Par un de ces contrastes qu’offre le caractère tout primitif de Schamyl, cette extrême naïveté s’allie à une instruction théologique et littéraire assez étendue. Il connaît très bien l’arabe, l’idiome sacré de l’islamisme. Sa langue maternelle, celle qu’il parle en famille, paraît être le dialecte de la province où il est né, l’Avarie ; mais il se sert aussi facilement du tartare-koumoukh, qui est très répandu dans le nord du Caucase. Dans une visite qu’il fit le 3 (15) octobre 1859 à M. Kazem-Beg, professeur à l’école des langues orientales de Saint-Pétersbourg, il montra qu’il connaissait les bons ouvrages de la littérature arabe, et en examinant la bibliothèque du savant professeur, il raconta tristement que ce qu’il regrettait le plus dans son désastre était sa belle collection de manuscrits, pillée complètement par ses propres murides.
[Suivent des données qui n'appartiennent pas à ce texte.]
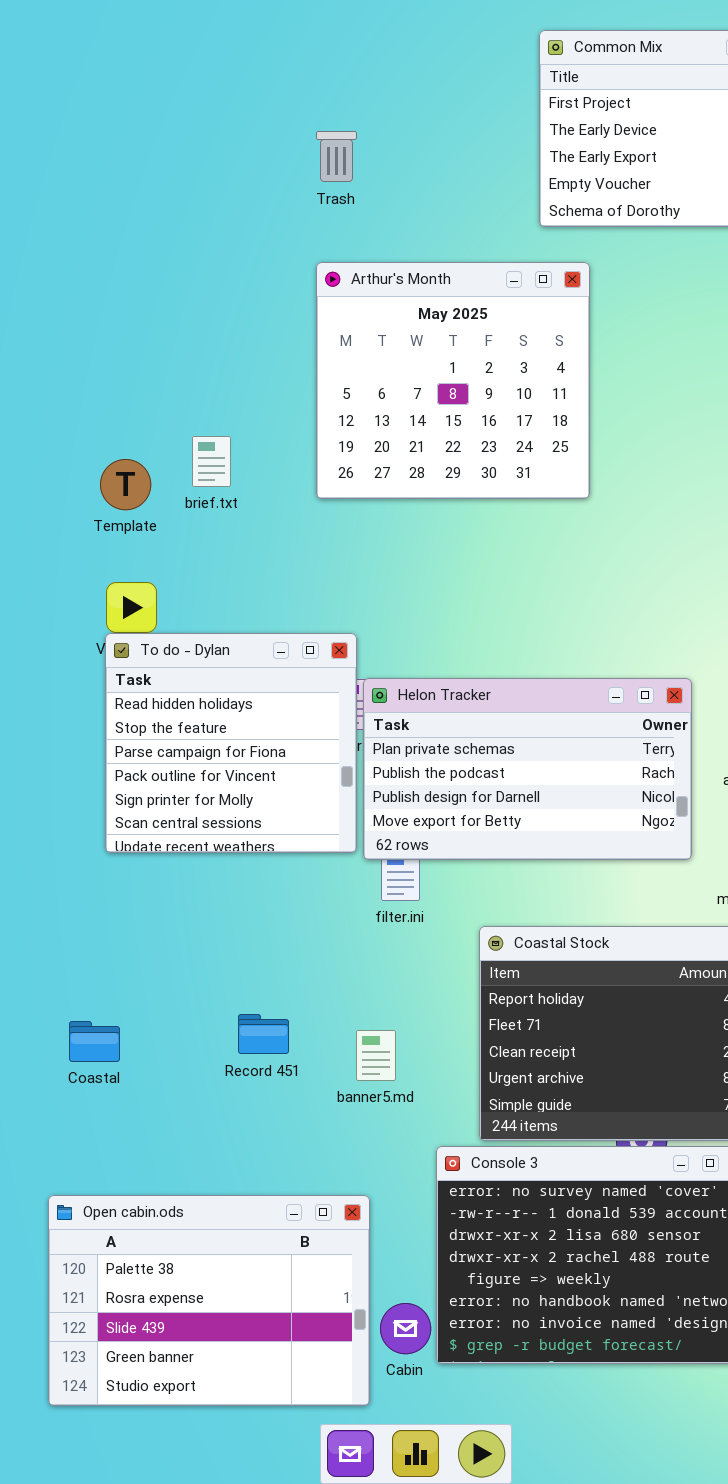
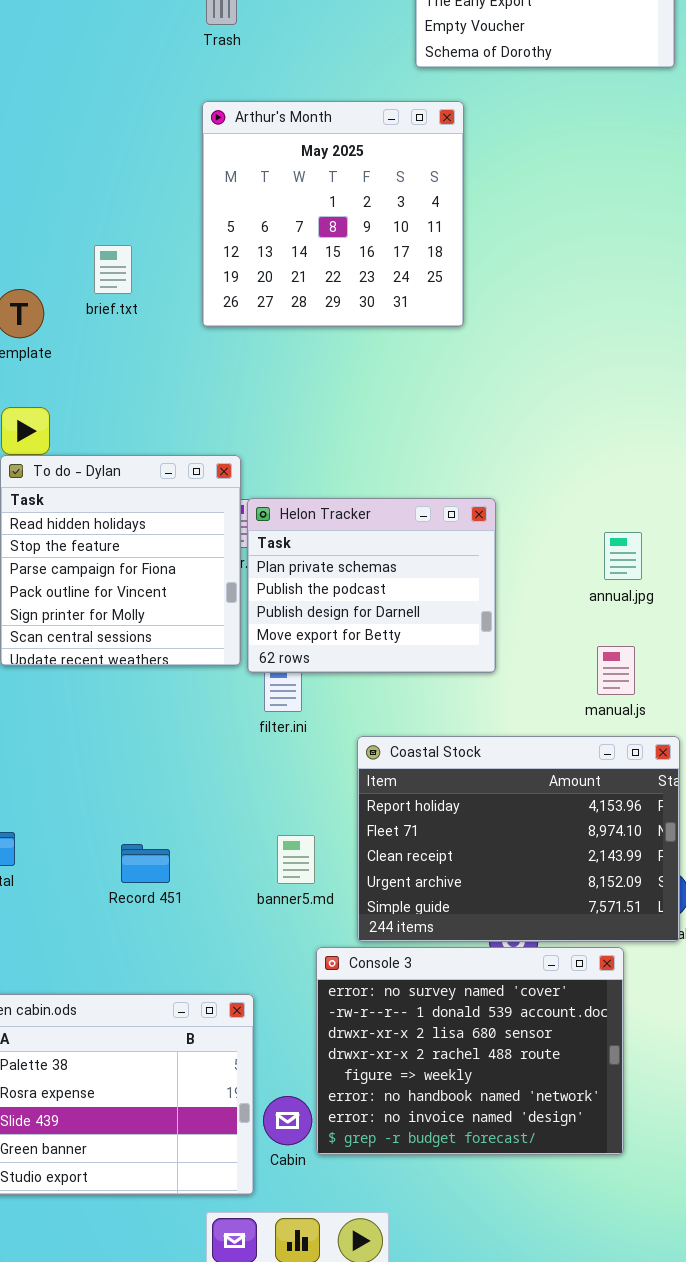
brief.txt: [192,436,231,487] -> [94,245,132,294], moved
Helon Tracker: [363,678,692,860] -> [247,498,496,673], resized
Record 451: [238,1014,289,1054] -> [121,844,170,883], moved
banner5.md: [356,1030,396,1081] -> [277,835,315,884], moved

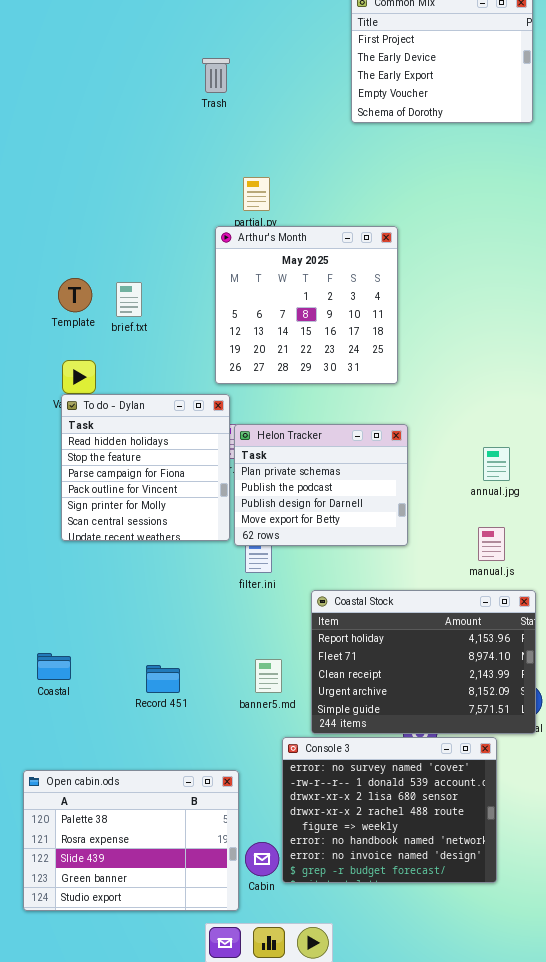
Arthur's Month: [202,101,464,327] -> [215,226,398,384], moved
brief.txt: [94,245,132,294] -> [116,282,142,317], moved

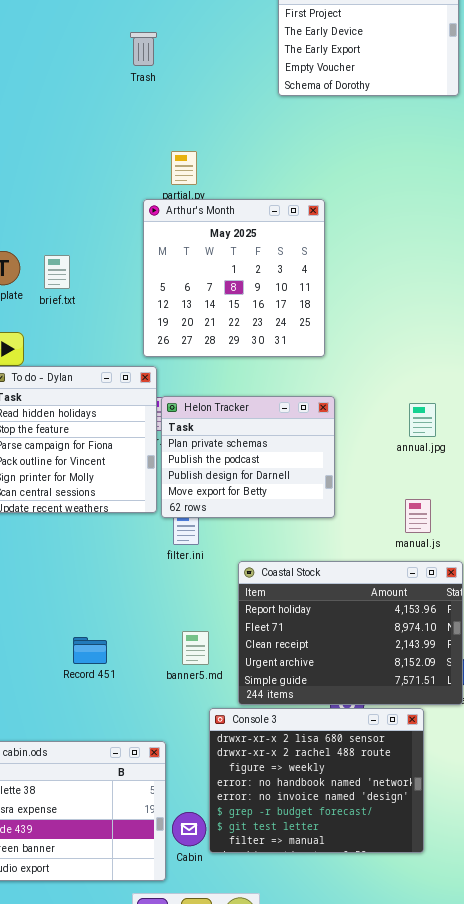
annual.jpg: [483,447,510,481] -> [409,403,436,437], moved
Console 3: [282,737,497,883] -> [209,708,424,853], scrolled down 2 rows

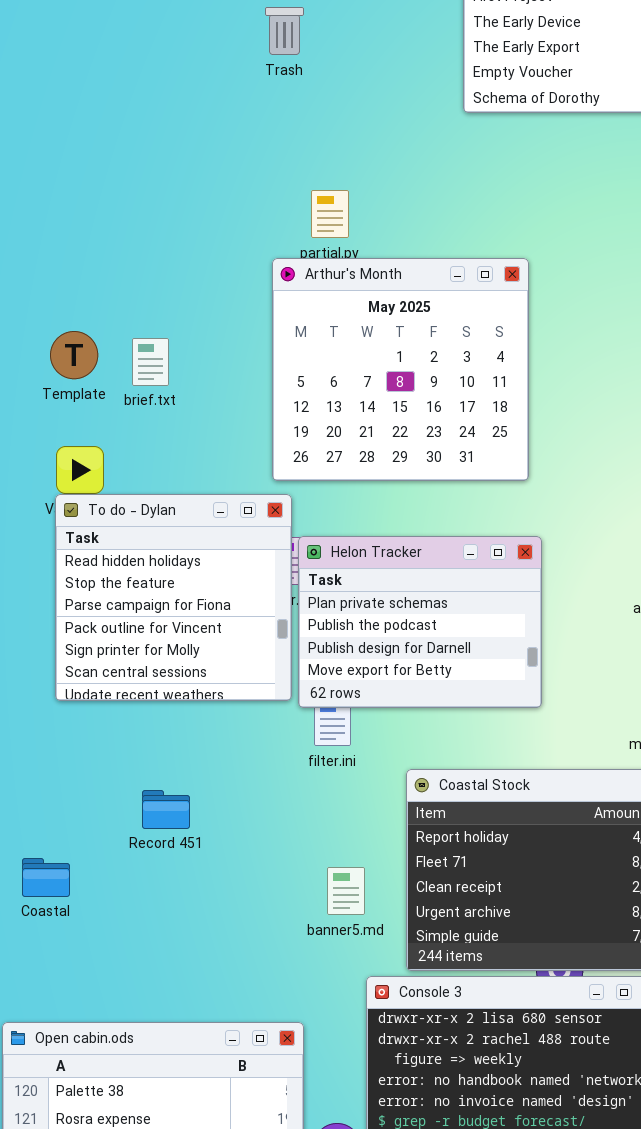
Trash: [130,32,157,66] -> [265,7,304,55], moved
Record 451: [73,637,107,664] -> [142,790,190,829], moved

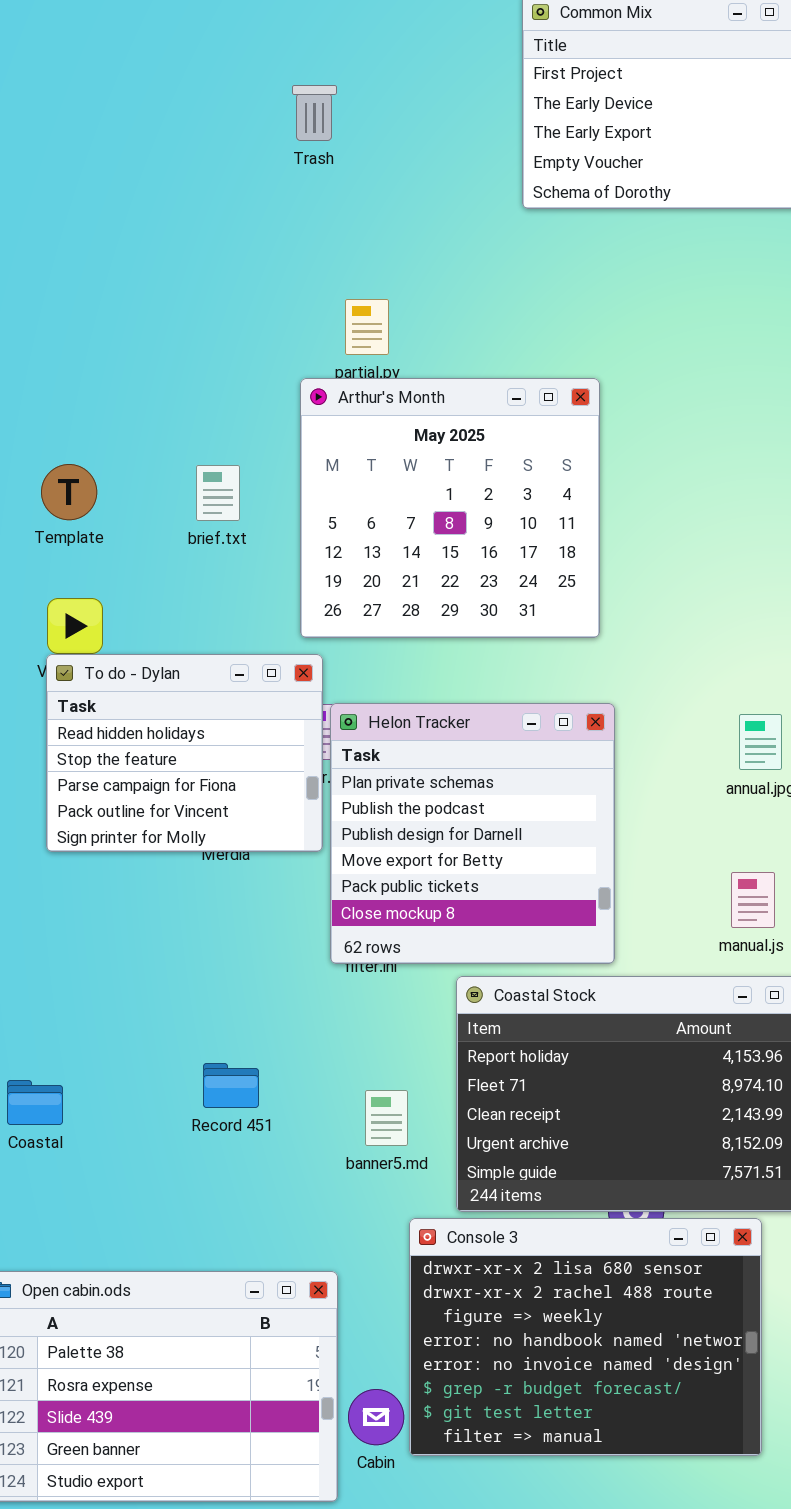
brief.txt: [132,338,169,386] -> [196,465,240,521], moved
To do - Dylan: [55,494,292,701] -> [46,654,323,852], resized
Helon Tracker: [298,536,542,708] -> [330,703,615,964], resized
Record 451: [142,790,190,829] -> [203,1063,259,1108], moved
Nous ne craindrons pas de multiplier ces détails intimes. Ce n’est pas un homme seulement que nous ferons ainsi connaître, c’est le peuple même dont Schamyl est à la fois le chef et comme la personnification. Après avoir montré sous son vrai jour le caractère de l’imâm, on nous permettra donc de décrire de plus près encore sa physionomie. Quoiqu’il soit aujourd’hui plus que sexagénaire, il paraît encore robuste ; très haut de taille, il a les épaules carrées, la ceinture mince. On avise tout de suite en lui un de ces types si caractéristiques du Caucase : tête ovale, traits réguliers, yeux gris, nez long, extrémités du corps fines, surtout les pieds. Sa démarche est posée et ne manque pas de dignité ; elle est un peu alourdie par l’âge, les fatigues de la guerre et par les dix-neuf blessures qu’il a reçues, et dont la plus grave est le coup de baïonnette qui lui transperça la poitrine et entama le poumon[1]. La méditation, les austérités et les agitations de son existence ont sillonné sa figure de rides profondes. Si on l’étudie dans l’excellente photographie due à un artiste habile de Tiflis, M. Moritz, lors du passage de Schamyl dans cette ville, et qui est entre nos mains, il est impossible de ne pas être frappé de l’air calme et austère dont elle est empreinte, sans exclure cependant une nuance de bonté. L’œil caché sous d’épais sourcils annonce l’alliance de la résolution et de l’audace ; levé vers

  1. Pas une de ces dix-neuf blessure ne provient d’une arme à feu. Ce sont des coups de baïonnette, de sabre ou de toute autre arme blanche, et le meilleur certificat de la bravoure de celui qui les a reçus face à face avec l’ennemi, et en le serrant de près.